Emmanuelle Fantin, maître de conférences au CELSA Sorbonne-Université, est chercheuse au GRIPIC. Ses recherches portent sur la culture matérielle et les processus marchands d'une part, sur les instrumentalisations de la mémoire, de l'histoire et des temporalités de l'autre. Elle travaille actuellement sur la place des animaux dans la fabrique de ville ainsi que sur les formes médiatiques du XIXe siècle. Elle est membre du comité de rédaction des revues Le Temps des Médias et de Time & Society. L'œuvre de Baudrillard traverse l'ensemble de ses recherches, et elle prépare un ouvrage sur cet auteur avec Camille Zéhenne.

Didier LAMAISON : Jean Baudrillard et la mort de la mort
La mort fut séculairement le lieu privilégié des échanges symboliques. Quelle place lui revient-elle dans un monde qui a rendu obsolète le passage par les valeurs symboliques ? Simulacres et virtualité permettent-ils de remplir cette fonction jadis vitale ? Jusqu'où ira la volonté contemporaine de mettre à mort la mort ? Jusqu'où sont allées les méditations métaphysiques de Baudrillard ? Comparaison avec Heidegger, autre penseur de la mort pour une condition humaine sans Dieu.

Didier Lamaison est agrégé de lettres classiques. Polygraphe résolu : roman, essai, poésie, théâtre. Traducteur de grec, latin et portugais (Brésil). Élève et ami de deux "J.-B." : Jean Beaufret et Jean Baudrillard. Rugbyman (PUC). Membre fondateur des "4 L".
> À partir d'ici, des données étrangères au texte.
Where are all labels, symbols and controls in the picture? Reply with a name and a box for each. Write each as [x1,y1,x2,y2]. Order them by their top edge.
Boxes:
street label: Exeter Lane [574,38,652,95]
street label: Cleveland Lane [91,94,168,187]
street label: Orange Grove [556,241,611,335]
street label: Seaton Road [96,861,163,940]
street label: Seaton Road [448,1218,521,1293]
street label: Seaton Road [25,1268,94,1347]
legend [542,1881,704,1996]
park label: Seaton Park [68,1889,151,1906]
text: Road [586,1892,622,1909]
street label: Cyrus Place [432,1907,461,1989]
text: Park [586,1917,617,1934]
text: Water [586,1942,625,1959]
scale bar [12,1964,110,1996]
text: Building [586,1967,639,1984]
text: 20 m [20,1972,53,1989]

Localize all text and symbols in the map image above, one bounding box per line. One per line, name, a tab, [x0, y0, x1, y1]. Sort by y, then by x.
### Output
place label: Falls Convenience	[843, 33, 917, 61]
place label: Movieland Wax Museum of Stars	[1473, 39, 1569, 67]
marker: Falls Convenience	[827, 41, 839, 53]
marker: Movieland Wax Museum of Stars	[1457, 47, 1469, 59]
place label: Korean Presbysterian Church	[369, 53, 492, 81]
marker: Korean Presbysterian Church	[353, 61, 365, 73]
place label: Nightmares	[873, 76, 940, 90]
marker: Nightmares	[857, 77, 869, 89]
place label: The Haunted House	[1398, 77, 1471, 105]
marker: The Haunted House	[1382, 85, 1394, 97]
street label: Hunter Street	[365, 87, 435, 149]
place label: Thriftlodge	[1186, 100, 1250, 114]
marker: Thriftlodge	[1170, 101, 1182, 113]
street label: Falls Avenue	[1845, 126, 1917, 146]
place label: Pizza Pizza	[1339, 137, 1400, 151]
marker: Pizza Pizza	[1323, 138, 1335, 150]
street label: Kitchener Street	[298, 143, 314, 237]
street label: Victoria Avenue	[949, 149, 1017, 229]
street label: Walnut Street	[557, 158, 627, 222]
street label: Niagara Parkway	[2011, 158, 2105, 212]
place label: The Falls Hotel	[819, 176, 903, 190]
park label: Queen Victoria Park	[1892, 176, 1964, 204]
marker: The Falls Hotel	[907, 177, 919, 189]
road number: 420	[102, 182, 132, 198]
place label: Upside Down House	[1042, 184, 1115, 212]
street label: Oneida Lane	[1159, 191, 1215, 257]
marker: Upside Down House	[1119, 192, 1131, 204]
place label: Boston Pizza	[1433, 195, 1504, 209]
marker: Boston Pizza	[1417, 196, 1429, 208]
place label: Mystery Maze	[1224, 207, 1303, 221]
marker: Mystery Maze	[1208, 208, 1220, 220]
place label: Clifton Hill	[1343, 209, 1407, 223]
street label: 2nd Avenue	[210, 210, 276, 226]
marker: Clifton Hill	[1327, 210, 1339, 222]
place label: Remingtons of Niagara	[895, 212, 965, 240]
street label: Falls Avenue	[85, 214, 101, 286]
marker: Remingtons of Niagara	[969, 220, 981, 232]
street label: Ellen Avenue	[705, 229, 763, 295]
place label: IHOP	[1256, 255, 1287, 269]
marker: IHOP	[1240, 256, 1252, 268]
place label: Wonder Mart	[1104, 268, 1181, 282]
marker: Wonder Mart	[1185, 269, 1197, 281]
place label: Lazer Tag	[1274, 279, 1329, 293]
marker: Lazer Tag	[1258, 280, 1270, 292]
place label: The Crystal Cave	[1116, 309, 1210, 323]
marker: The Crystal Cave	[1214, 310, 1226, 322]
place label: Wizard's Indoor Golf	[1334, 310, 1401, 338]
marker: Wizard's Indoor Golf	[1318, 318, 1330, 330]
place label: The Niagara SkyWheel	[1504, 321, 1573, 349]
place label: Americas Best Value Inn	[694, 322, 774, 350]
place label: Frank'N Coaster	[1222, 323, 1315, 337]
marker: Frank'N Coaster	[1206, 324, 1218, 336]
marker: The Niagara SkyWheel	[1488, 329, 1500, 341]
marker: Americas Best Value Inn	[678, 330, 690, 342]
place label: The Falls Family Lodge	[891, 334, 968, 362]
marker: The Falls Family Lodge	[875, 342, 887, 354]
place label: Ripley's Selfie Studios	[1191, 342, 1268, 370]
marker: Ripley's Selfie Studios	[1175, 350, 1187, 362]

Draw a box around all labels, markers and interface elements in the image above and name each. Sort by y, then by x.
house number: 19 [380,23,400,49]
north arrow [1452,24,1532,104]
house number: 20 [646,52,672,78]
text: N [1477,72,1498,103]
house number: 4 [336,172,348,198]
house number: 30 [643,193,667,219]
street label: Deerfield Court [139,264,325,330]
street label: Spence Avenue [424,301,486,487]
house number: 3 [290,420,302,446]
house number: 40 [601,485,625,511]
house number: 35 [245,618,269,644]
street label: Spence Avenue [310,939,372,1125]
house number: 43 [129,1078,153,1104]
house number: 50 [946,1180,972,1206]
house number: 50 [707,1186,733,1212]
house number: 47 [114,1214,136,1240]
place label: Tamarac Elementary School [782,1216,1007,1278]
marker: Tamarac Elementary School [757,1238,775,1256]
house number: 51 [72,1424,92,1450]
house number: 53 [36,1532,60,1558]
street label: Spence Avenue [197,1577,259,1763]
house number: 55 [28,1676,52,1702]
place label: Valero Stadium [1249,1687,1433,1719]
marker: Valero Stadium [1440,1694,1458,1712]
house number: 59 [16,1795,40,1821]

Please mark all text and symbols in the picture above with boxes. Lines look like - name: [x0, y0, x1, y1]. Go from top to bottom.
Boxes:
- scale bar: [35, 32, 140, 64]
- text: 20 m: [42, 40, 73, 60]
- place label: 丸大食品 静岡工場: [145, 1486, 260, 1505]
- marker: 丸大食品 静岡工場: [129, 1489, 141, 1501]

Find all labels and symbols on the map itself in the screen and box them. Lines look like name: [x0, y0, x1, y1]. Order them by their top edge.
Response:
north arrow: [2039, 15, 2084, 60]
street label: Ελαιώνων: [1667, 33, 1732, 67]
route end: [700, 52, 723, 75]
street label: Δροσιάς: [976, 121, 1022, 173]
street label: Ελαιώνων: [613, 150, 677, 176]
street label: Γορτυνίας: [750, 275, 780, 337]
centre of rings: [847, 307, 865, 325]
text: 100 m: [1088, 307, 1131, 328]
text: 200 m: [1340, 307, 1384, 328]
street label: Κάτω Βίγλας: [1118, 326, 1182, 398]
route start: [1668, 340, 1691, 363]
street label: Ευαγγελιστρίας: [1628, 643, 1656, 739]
François L'YVONNET : Entrer dans la pensée de Jean Baudrillard
Entrer dans la pensée de Jean Baudrillard n'est pas chose aisée. Non que sa langue soit particulièrement difficile, elle évite au contraire la prose jargonnante qui faisait naguère florès. Si son discours peut paraître parfois elliptique, c'est qu'il obéit à une logique singulière qui sous-tend l'ensemble de sa pensée. Même il s'est bien gardé de l'exposer explicitement. Quant à son œuvre, elle peut sembler déroutante : elle commence par des textes de facture classique (qui aujourd'hui encore sont des références sociologiques ou anthropologiques), avant d'adopter la forme brève, celle du fragment ou de l'aphorisme.
On n'entre pas dans la pensée de Jean Baudrillard comme dans un moulin.
Il faut accepter de se laisser désorienter, de perdre ses repères théoriques. Il faut prendre la mesure de l'audace de sa pensée. L'audace, c'est le courage de la pensée.
En somme, il faut "oser", comme nous le recommandait déjà Platon, dans le Sophiste.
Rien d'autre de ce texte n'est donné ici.